== Segment start ==
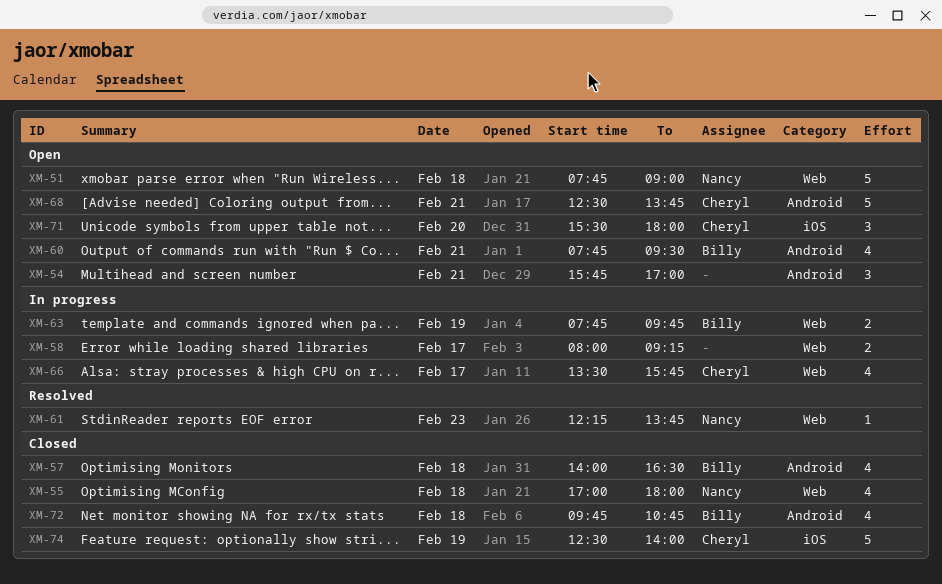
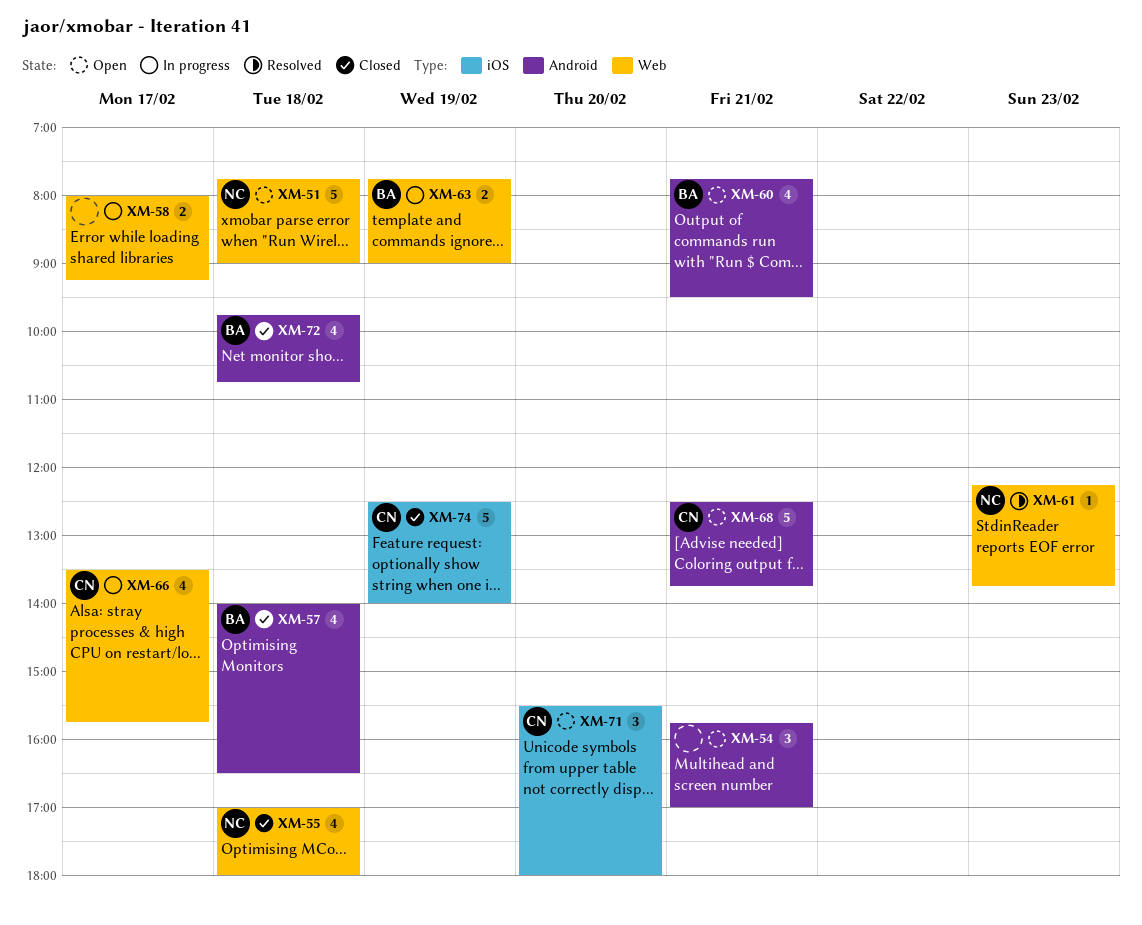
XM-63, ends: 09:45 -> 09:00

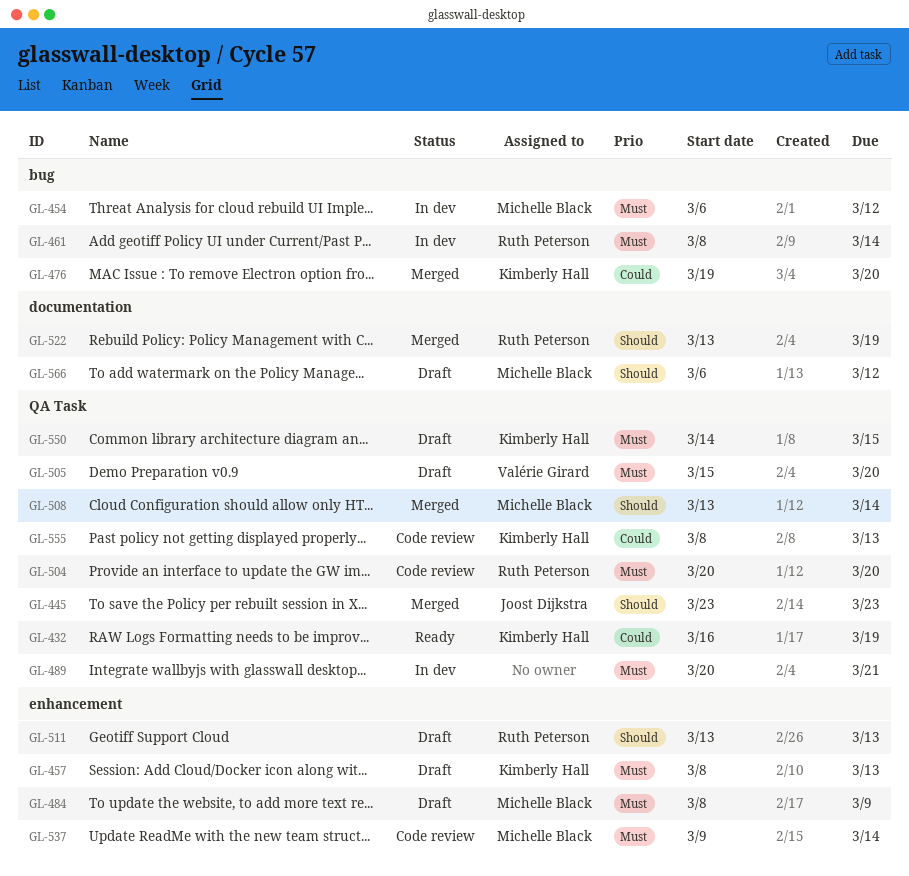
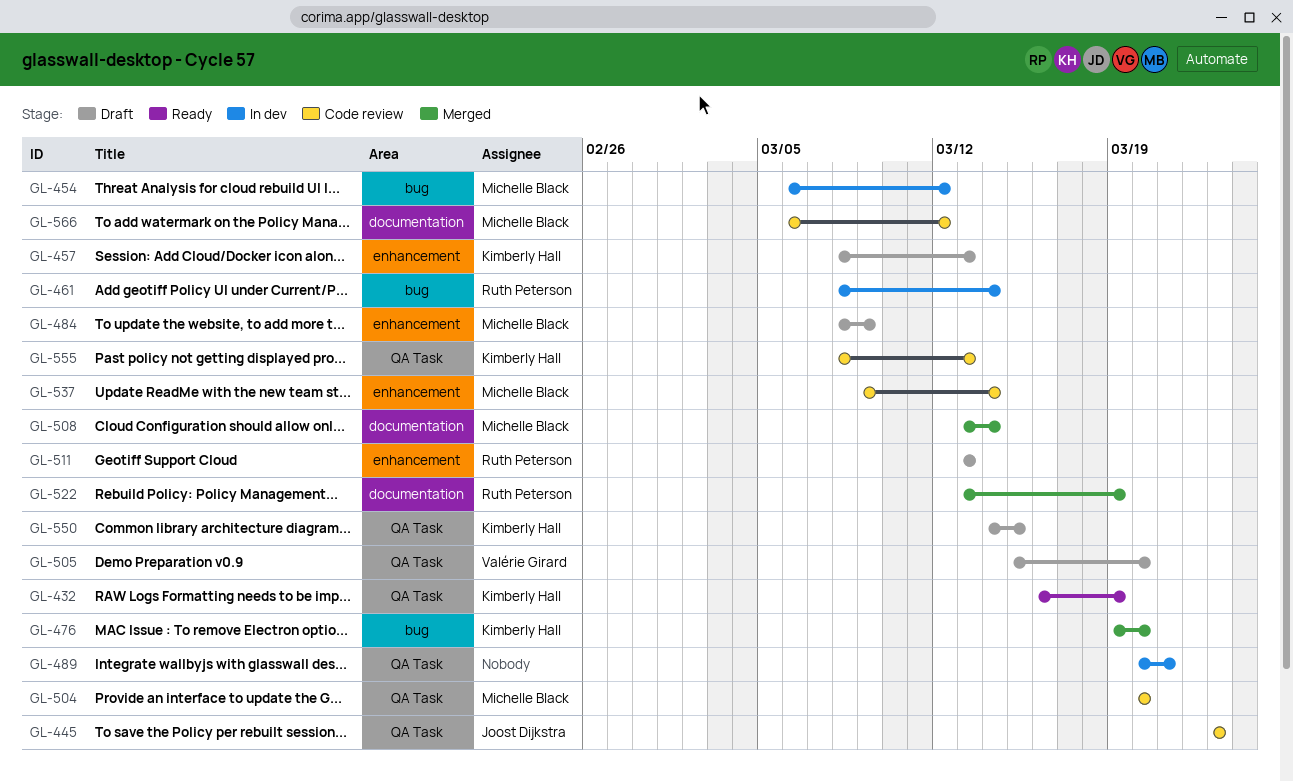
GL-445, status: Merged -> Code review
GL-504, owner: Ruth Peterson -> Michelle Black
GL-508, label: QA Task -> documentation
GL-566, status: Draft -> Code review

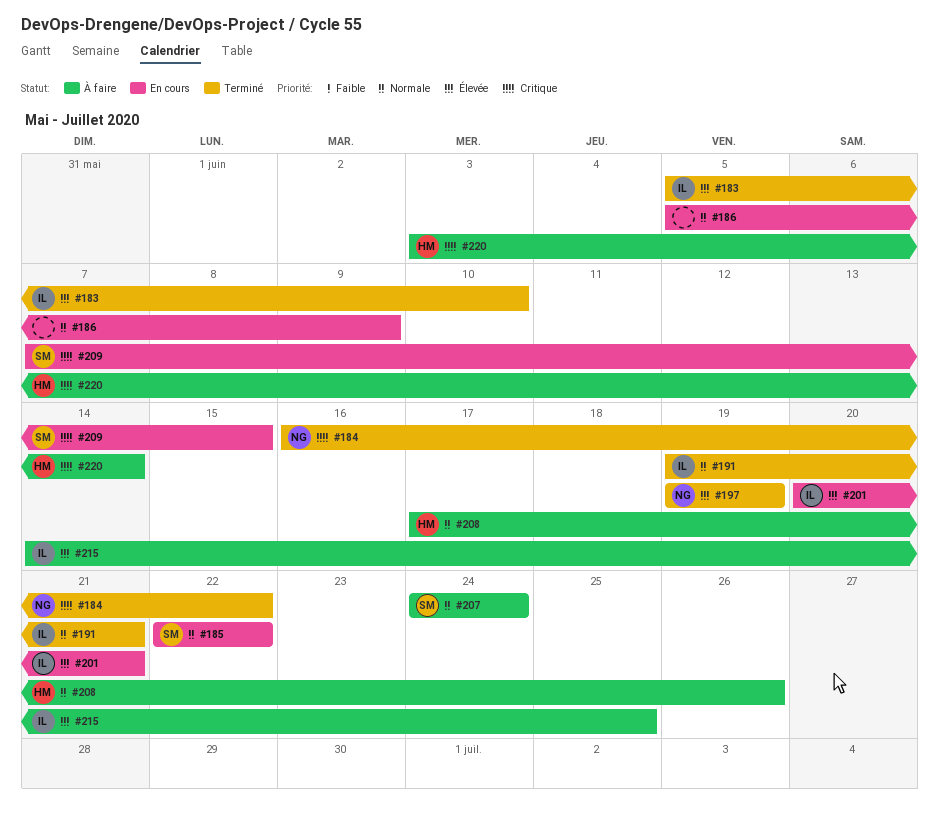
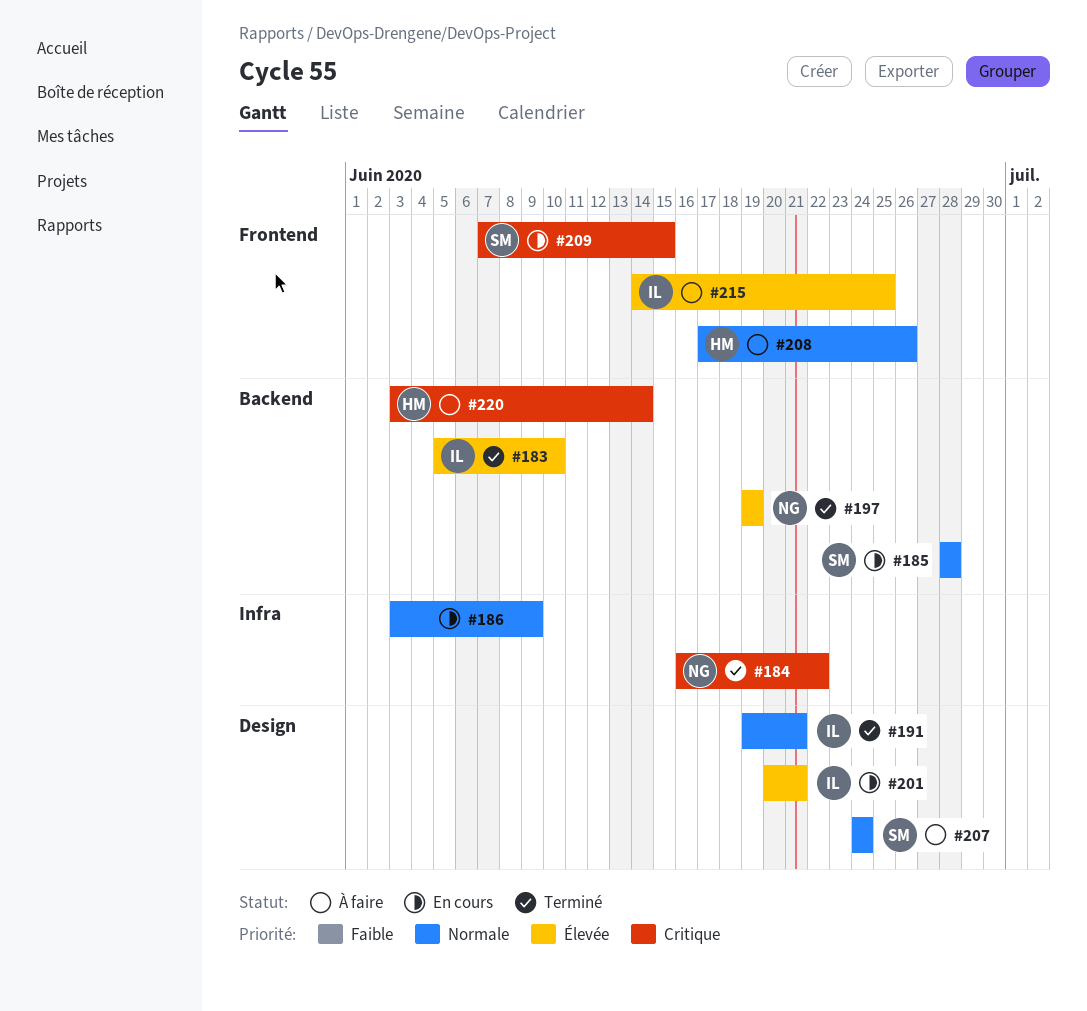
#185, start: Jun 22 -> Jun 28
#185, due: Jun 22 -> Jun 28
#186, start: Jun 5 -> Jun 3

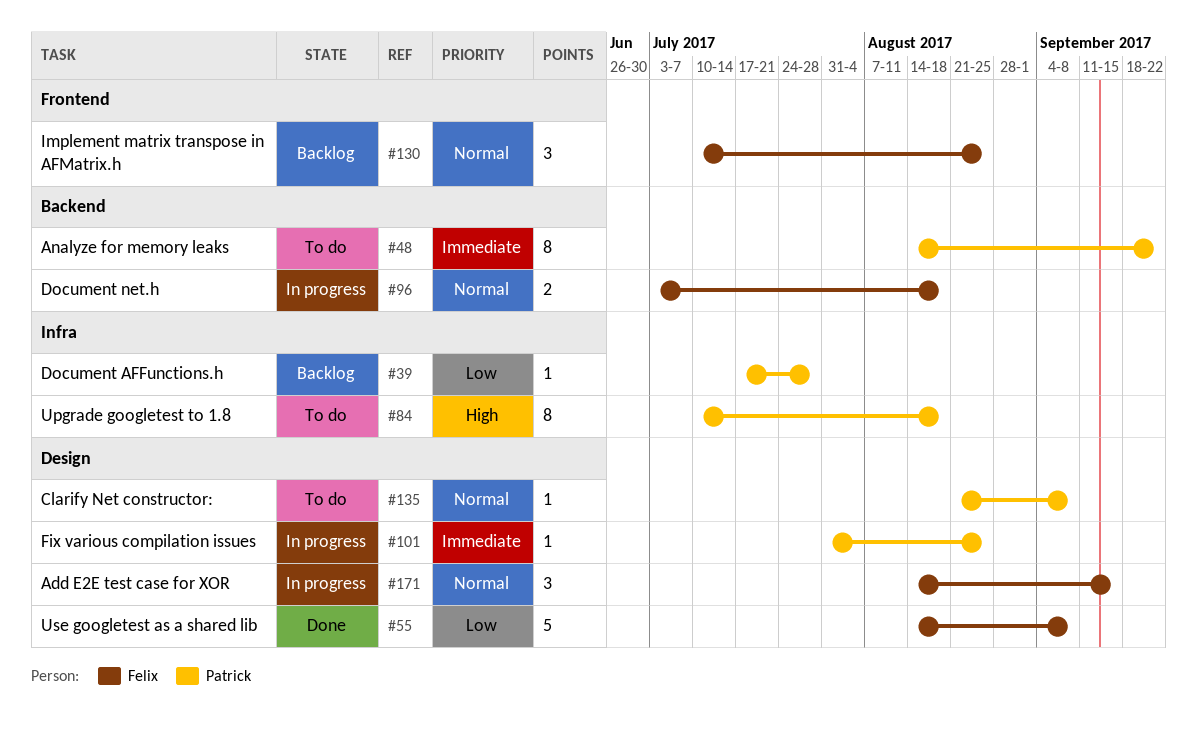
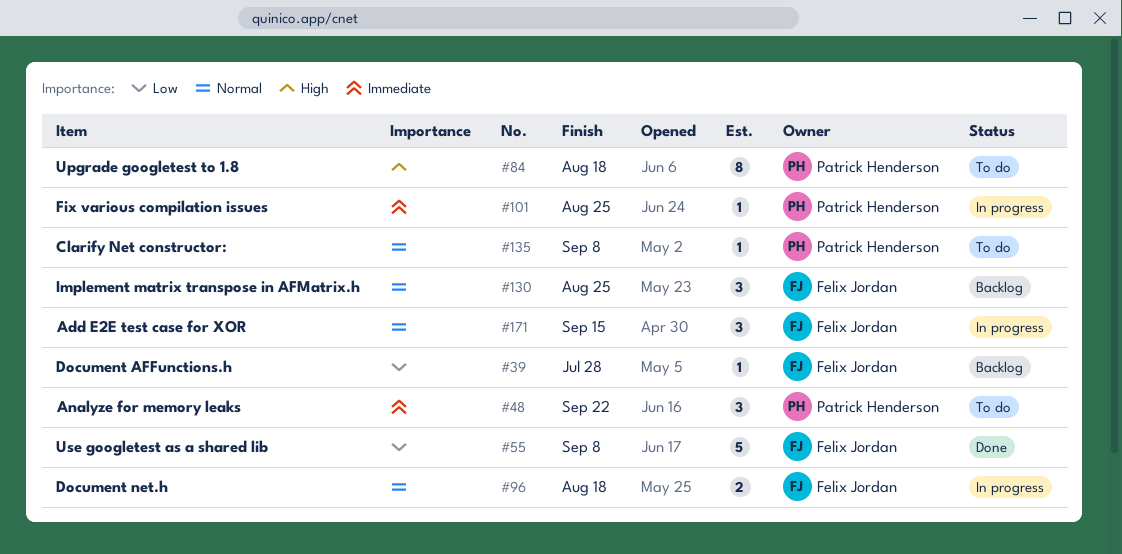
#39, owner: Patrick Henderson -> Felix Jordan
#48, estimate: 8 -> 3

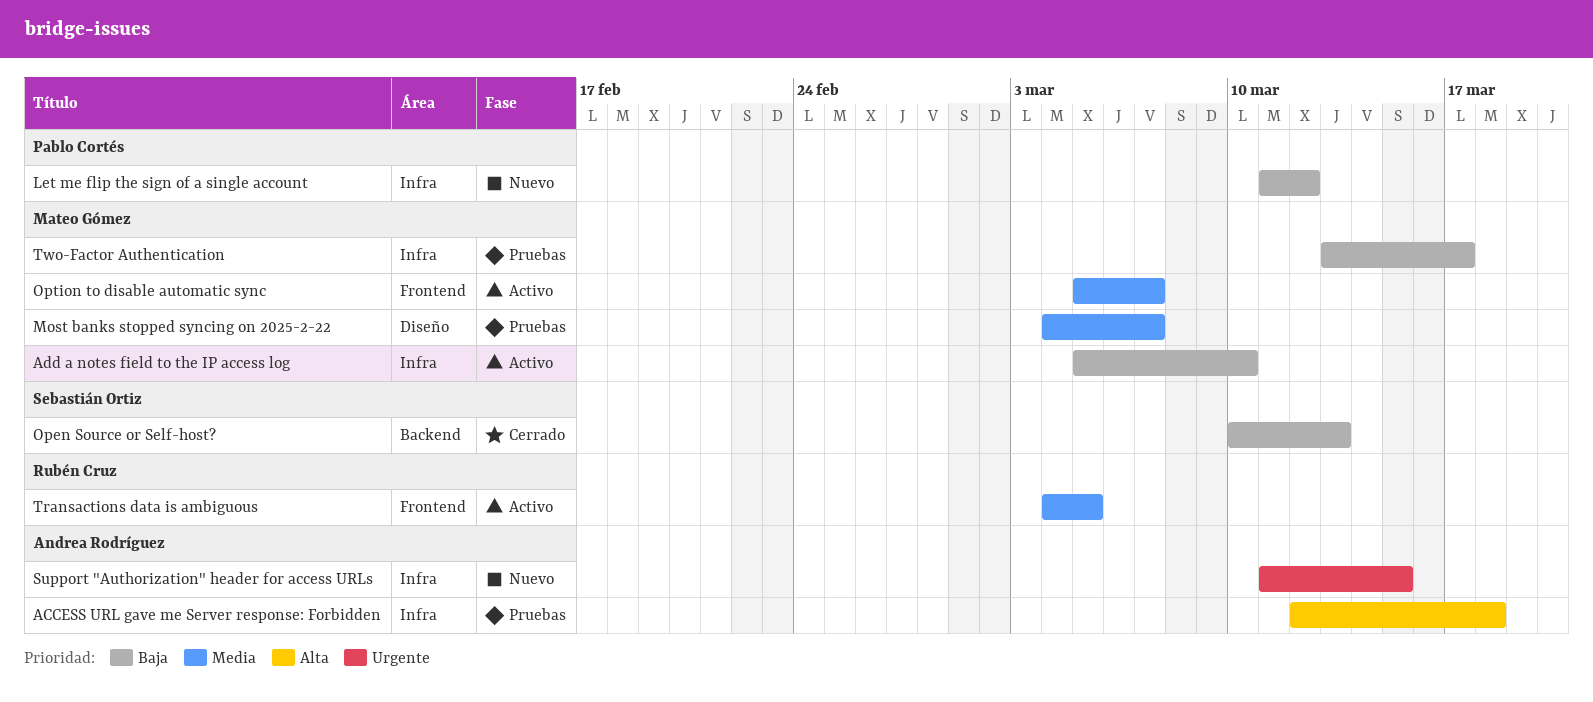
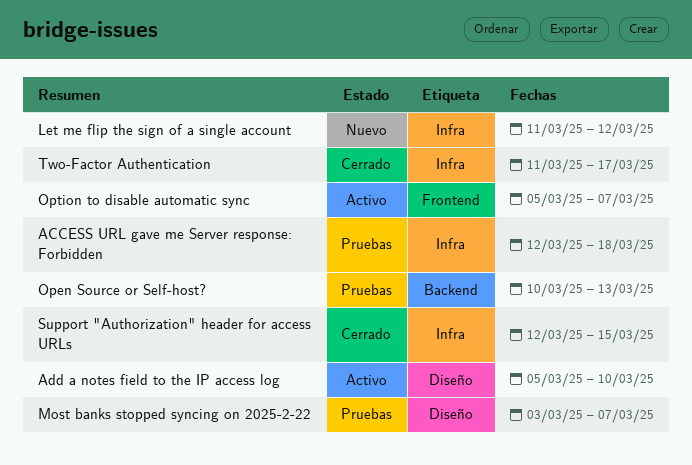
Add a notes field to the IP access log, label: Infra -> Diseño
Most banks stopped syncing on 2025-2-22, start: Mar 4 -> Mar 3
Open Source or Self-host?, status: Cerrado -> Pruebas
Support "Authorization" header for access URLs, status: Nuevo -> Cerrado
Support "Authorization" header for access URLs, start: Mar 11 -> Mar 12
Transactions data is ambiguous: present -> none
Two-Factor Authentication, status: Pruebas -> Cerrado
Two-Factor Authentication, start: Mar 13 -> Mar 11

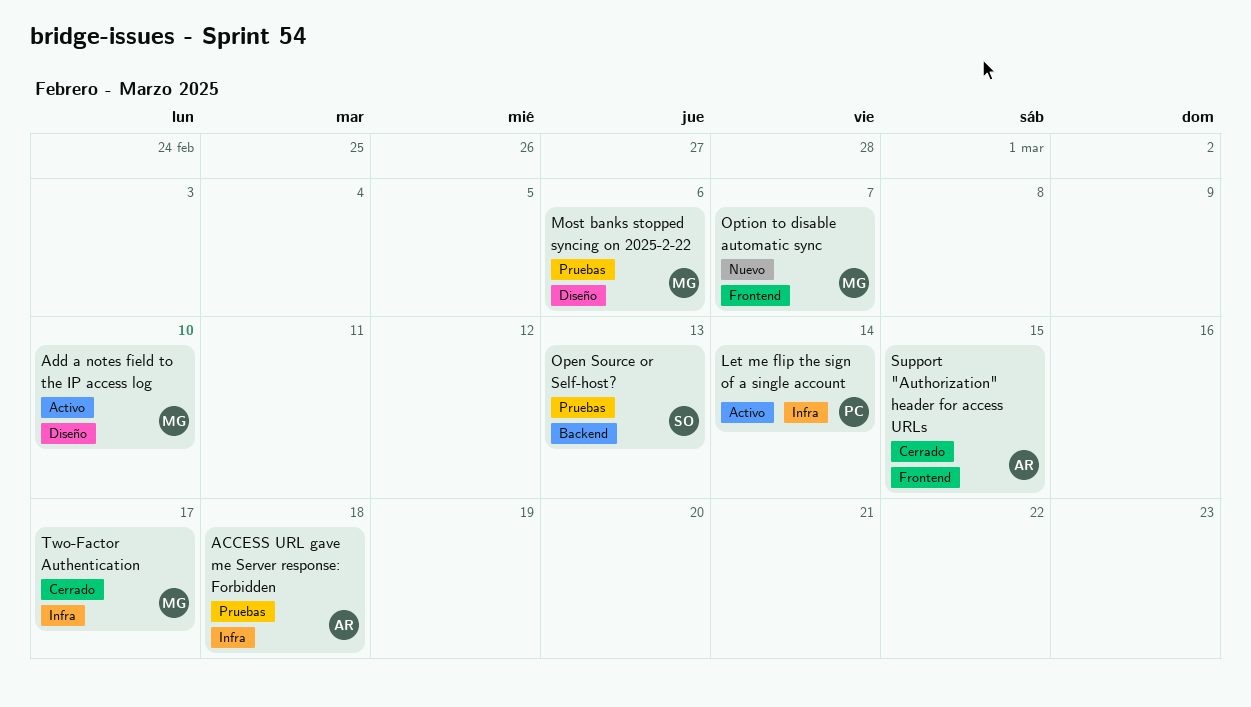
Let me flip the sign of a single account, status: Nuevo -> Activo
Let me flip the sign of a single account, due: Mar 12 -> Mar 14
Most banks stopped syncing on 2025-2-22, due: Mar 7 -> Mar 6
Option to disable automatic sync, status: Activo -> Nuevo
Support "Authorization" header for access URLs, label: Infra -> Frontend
== Segment end ==
Looking at the records above, work out how many lines contain "syncing". Give the number only.

WRITTEN ANSWER: 2